We need to work! W. says. To think! But our minds are blank. We sit back in our chairs. We stretch our arms, then our legs. W. yawns and then I yawn. W. gets up and goes to the loo, and then I get up and go to the loo. Should we get something else to drink? I wonder. Nothing else! We’re here to think , not drink , W. says.
We pause to finish the dregs of our pints and look around the bar. Do they sell pork scratchings? we wonder. W. sends me to the bar to ask about pork scratchings. — ‘Fuck off and let me think’.
I come back with two more pints. W.’s still stuck. We rub our bellies with our hands and then pat the tops of our heads. Then we pat our bellies and rub the tops of our heads.
Inspiration! A thought’s come to him, W. says. A thought prompted by Kierkegaard! — ‘Take dictation! We refuse to confront the real object of our despair’, W. says, ‘We inflict despair on ourselves’. And then, ‘We have to become conscious of our despair: that we are each both the subject and the object of our despair’.
Hasn’t he always blamed me for his despair? W. says. Hasn’t he always assumed that it’s all my fault? If only I could be rid of Lars, that idiot , he’s said to himself. If only I could ditch Lars somewhere …

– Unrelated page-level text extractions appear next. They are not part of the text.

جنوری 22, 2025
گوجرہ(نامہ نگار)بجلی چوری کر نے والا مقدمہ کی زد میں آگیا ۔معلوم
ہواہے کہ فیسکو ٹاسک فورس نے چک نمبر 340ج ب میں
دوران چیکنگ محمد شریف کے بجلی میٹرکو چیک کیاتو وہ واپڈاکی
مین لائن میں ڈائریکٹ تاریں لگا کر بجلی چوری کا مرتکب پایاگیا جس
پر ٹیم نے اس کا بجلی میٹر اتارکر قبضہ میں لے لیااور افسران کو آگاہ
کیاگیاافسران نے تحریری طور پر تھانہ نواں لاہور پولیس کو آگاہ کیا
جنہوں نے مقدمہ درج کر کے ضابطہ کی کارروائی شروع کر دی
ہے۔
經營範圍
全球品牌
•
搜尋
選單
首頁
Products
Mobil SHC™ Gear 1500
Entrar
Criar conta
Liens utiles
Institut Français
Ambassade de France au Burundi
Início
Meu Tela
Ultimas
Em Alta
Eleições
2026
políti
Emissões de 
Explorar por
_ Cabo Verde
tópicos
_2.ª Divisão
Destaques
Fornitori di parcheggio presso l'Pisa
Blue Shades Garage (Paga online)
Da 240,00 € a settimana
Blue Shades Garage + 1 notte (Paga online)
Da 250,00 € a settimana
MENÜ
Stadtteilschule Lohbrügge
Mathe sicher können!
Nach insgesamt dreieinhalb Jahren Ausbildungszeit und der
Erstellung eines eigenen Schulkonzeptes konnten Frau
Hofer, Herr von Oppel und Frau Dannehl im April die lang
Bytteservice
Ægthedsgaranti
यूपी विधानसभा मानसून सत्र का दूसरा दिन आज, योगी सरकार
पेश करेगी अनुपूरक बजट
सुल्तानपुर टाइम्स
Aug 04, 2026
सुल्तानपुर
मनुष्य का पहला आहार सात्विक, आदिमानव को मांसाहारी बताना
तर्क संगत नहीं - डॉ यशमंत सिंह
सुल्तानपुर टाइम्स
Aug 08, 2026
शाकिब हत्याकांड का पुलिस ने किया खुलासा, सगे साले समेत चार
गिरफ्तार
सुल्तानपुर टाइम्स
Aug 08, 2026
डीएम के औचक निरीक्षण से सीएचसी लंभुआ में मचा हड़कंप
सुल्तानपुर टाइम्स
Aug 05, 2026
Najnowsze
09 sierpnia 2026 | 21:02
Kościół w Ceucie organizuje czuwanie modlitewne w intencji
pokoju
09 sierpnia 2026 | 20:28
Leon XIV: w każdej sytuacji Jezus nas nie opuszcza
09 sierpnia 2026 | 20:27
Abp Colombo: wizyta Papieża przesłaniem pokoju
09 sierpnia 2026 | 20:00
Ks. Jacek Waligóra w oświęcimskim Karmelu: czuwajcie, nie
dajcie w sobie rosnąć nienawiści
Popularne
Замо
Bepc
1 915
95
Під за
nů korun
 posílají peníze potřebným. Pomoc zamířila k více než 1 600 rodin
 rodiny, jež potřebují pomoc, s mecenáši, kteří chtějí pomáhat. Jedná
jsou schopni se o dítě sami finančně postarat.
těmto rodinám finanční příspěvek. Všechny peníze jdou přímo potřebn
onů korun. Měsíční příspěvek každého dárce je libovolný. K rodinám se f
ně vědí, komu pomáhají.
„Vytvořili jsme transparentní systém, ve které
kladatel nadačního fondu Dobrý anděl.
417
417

But what if it isn’t all my fault? What if the fault lies with W. himself? ‘ Despair is the gateway to the eternal ’, W. reads from his copy of The Sickness Unto Death . ‘ Salvation will come, but only when we choose despair ’: that’s what Kierkegaard writes, W. says.
Has W. chosen despair: can he really say that? he wonders. Has W. chosen me , the chief cause of his despair? Because that’s what he must do, if he wants salvation. I, who am W.’s obstacle, am also his gateway. I, who block W.’s path, am also nothing other than his path.
It’s not enough to say ‘no’ to me, W. says; he has to say ‘yes’, too. It was by embracing the leper he met on the highway that St Francis began his life as a mendicant. W. will have to embrace me, and then be embraced , not by me, who am not capable of embracing anyone, but by the Power that stands behind us both, testing us both, W. says.
Stuck again. W. looks into the air. He grinds his teeth. He clenches his fists, then unclenches them. Then he sees me looking at him. — ‘You enjoy this, don’t you?’, W. says. I enjoy watching him groping for thought .
W. thinks of his other collaborators, over the years. Of others in whom he had placed his hopes. One by one, they were picked off by careerism, by laziness, by the temptations of applied ethics and the writing of introductory books.